An Index for Single Source All Destinations Distance Queries in Temporal Graphs

A typical task in temporal graphs analysis is answering single-source-all-destination (SSAD) temporal distance queries. An SSAD query starting at a vertex $v$ asks for the temporal distances, e.g., durations or earliest arrival times between $v$ and all other vertices. We introduce an index to speed up SSAD temporal distance queries called Substream index. The indexing is based on the construction of $k$ subgraphs and a mapping from the vertices to the subgraphs. Each subgraph contains the temporal edges sufficient to answer queries starting from any vertex mapped to the subgraph.
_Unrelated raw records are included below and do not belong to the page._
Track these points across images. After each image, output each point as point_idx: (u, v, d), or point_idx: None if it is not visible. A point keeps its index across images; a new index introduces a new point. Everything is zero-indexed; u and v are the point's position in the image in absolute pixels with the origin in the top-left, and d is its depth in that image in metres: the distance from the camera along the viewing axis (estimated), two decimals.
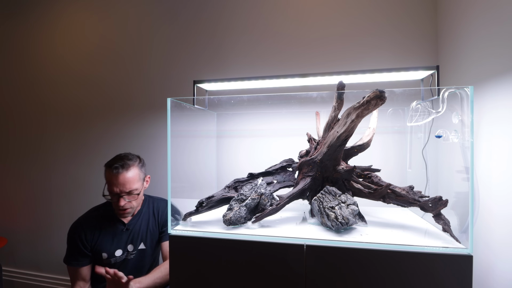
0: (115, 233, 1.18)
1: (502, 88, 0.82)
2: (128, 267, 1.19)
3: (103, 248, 1.16)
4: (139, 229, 1.21)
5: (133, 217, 1.22)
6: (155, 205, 1.28)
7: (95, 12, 1.77)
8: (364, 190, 0.88)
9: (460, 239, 0.72)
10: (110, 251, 1.17)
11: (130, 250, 1.19)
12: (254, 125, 1.43)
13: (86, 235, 1.16)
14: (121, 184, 1.10)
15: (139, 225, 1.21)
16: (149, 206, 1.27)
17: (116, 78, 1.72)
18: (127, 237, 1.19)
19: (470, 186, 0.71)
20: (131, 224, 1.20)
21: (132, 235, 1.20)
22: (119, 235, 1.18)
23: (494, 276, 0.85)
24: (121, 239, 1.18)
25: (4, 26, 1.96)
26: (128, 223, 1.20)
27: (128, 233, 1.19)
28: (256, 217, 0.84)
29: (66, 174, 1.82)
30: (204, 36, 1.57)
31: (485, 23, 0.91)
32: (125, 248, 1.19)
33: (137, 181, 1.15)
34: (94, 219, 1.19)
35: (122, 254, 1.18)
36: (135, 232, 1.20)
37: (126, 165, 1.13)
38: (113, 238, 1.18)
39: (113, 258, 1.17)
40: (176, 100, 0.95)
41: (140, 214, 1.23)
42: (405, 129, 1.17)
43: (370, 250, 0.71)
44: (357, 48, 1.36)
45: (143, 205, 1.26)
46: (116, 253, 1.17)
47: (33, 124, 1.89)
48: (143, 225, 1.22)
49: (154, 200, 1.30)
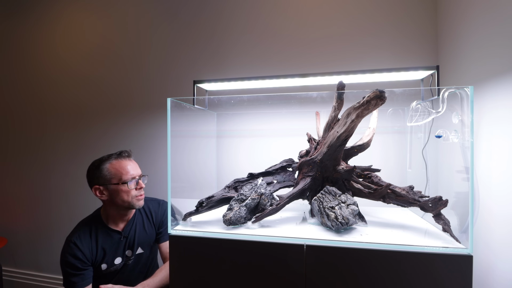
0: (112, 243, 1.14)
1: (502, 88, 0.82)
2: (127, 272, 1.18)
3: (103, 260, 1.13)
4: (135, 234, 1.18)
5: (128, 223, 1.18)
6: (147, 206, 1.24)
7: (94, 12, 1.77)
8: (364, 190, 0.88)
9: (460, 239, 0.72)
10: (109, 261, 1.14)
11: (128, 256, 1.17)
12: (254, 125, 1.43)
13: (85, 253, 1.08)
14: (136, 166, 1.14)
15: (134, 230, 1.18)
16: (141, 209, 1.22)
17: (116, 78, 1.72)
18: (124, 245, 1.16)
19: (470, 186, 0.71)
20: (126, 231, 1.17)
21: (129, 242, 1.17)
22: (116, 244, 1.15)
23: (494, 276, 0.85)
24: (119, 247, 1.15)
25: (4, 26, 1.96)
26: (123, 231, 1.16)
27: (125, 240, 1.16)
28: (256, 217, 0.84)
29: (66, 174, 1.82)
30: (204, 36, 1.57)
31: (485, 23, 0.91)
32: (123, 255, 1.16)
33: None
34: (88, 234, 1.12)
35: (121, 261, 1.16)
36: (131, 238, 1.17)
37: (130, 152, 1.18)
38: (111, 248, 1.14)
39: (113, 267, 1.15)
40: (176, 100, 0.95)
41: (134, 219, 1.20)
42: (405, 129, 1.17)
43: (370, 250, 0.71)
44: (357, 48, 1.36)
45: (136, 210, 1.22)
46: (116, 261, 1.15)
47: (32, 124, 1.89)
48: (138, 229, 1.19)
49: (146, 201, 1.25)
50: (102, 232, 1.14)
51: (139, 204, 1.14)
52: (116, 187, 1.08)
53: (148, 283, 1.06)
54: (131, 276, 1.18)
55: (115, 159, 1.11)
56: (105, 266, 1.13)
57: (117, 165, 1.10)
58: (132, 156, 1.18)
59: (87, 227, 1.14)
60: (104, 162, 1.10)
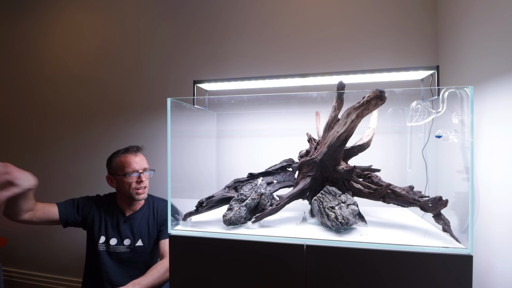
0: (113, 220, 1.25)
1: (502, 88, 0.82)
2: (124, 262, 1.22)
3: (97, 228, 1.23)
4: (139, 225, 1.25)
5: (134, 212, 1.27)
6: (156, 204, 1.32)
7: (94, 12, 1.77)
8: (364, 190, 0.88)
9: (460, 239, 0.72)
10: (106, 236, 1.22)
11: (126, 244, 1.23)
12: (254, 125, 1.43)
13: (85, 204, 1.26)
14: (140, 161, 1.24)
15: (138, 221, 1.26)
16: (150, 205, 1.32)
17: (116, 78, 1.72)
18: (124, 229, 1.24)
19: (470, 186, 0.71)
20: (130, 218, 1.25)
21: (130, 229, 1.24)
22: (116, 224, 1.24)
23: (494, 276, 0.85)
24: (119, 229, 1.23)
25: (4, 26, 1.96)
26: (128, 216, 1.25)
27: (127, 225, 1.24)
28: (256, 217, 0.84)
29: (67, 175, 1.82)
30: (204, 36, 1.57)
31: (485, 23, 0.91)
32: (121, 240, 1.23)
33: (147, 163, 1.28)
34: (97, 201, 1.29)
35: (116, 244, 1.22)
36: (133, 226, 1.24)
37: (139, 148, 1.29)
38: (111, 224, 1.24)
39: (111, 248, 1.22)
40: (176, 100, 0.95)
41: (142, 210, 1.28)
42: (405, 129, 1.17)
43: (370, 250, 0.71)
44: (357, 48, 1.36)
45: (145, 203, 1.31)
46: (111, 242, 1.22)
47: (33, 124, 1.89)
48: (142, 222, 1.26)
49: (155, 200, 1.35)
50: (109, 207, 1.28)
51: (138, 197, 1.24)
52: (120, 178, 1.22)
53: (139, 281, 1.07)
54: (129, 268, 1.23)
55: (122, 153, 1.24)
56: (103, 239, 1.23)
57: (122, 158, 1.22)
58: (141, 151, 1.28)
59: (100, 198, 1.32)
60: (115, 155, 1.25)
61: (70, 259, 1.81)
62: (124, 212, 1.26)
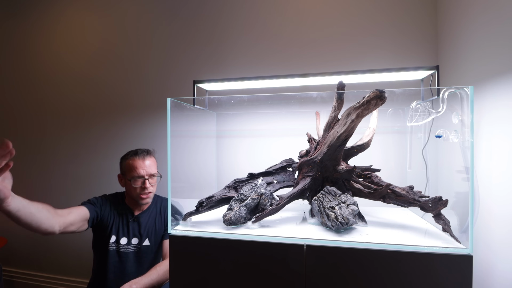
0: (123, 220, 1.25)
1: (502, 88, 0.82)
2: (130, 260, 1.22)
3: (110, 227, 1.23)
4: (146, 224, 1.26)
5: (142, 211, 1.28)
6: (163, 204, 1.34)
7: (94, 12, 1.77)
8: (364, 190, 0.88)
9: (460, 239, 0.72)
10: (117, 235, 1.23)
11: (134, 243, 1.24)
12: (254, 125, 1.43)
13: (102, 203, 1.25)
14: (147, 166, 1.22)
15: (146, 220, 1.27)
16: (157, 204, 1.33)
17: (116, 78, 1.72)
18: (133, 229, 1.24)
19: (470, 186, 0.71)
20: (139, 217, 1.26)
21: (138, 228, 1.25)
22: (126, 223, 1.25)
23: (494, 276, 0.85)
24: (128, 228, 1.24)
25: (4, 26, 1.96)
26: (137, 215, 1.26)
27: (135, 224, 1.25)
28: (256, 217, 0.84)
29: (67, 175, 1.82)
30: (204, 36, 1.57)
31: (485, 23, 0.91)
32: (130, 239, 1.24)
33: (156, 168, 1.28)
34: (110, 200, 1.28)
35: (126, 244, 1.23)
36: (141, 225, 1.25)
37: (149, 152, 1.28)
38: (121, 224, 1.24)
39: (120, 247, 1.22)
40: (176, 100, 0.95)
41: (149, 210, 1.30)
42: (405, 129, 1.17)
43: (370, 250, 0.71)
44: (357, 48, 1.36)
45: (152, 202, 1.32)
46: (122, 241, 1.23)
47: (33, 124, 1.89)
48: (150, 222, 1.27)
49: (163, 200, 1.36)
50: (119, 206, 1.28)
51: (142, 202, 1.24)
52: (128, 181, 1.22)
53: (137, 281, 1.08)
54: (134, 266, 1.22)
55: (131, 156, 1.24)
56: (114, 238, 1.22)
57: (130, 161, 1.22)
58: (149, 155, 1.27)
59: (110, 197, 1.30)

We answer a query starting at a vertex $v$ with a single pass over the edges of the subgraph. Our index supports dynamic updates, i.e., efficient insertion and deletion of temporal edges. Unfortunately, deciding if a Substream index of a given size exists is NP-complete. However, we provide an efficient greedy approximation that constructs an index at most $k/\delta$ times larger than an optimal index where $\delta$, with $1\leq\delta\leq k$, depends on the temporal and spatial structure of the graph. Moreover, we improve the running time of the approximation in three ways. First, we use an auxiliary index called Time Skip index to speed up the construction and queries by skipping edges that do not need to be considered. Next, we apply min-hashing to avoid costly union operations. Finally, we use parallelization to take the parallel processing capabilities of modern processors into account. An extensive evaluation using real-world temporal networks shows the efficiency and effectiveness of our indices, and query times are significantly improved for all data sets.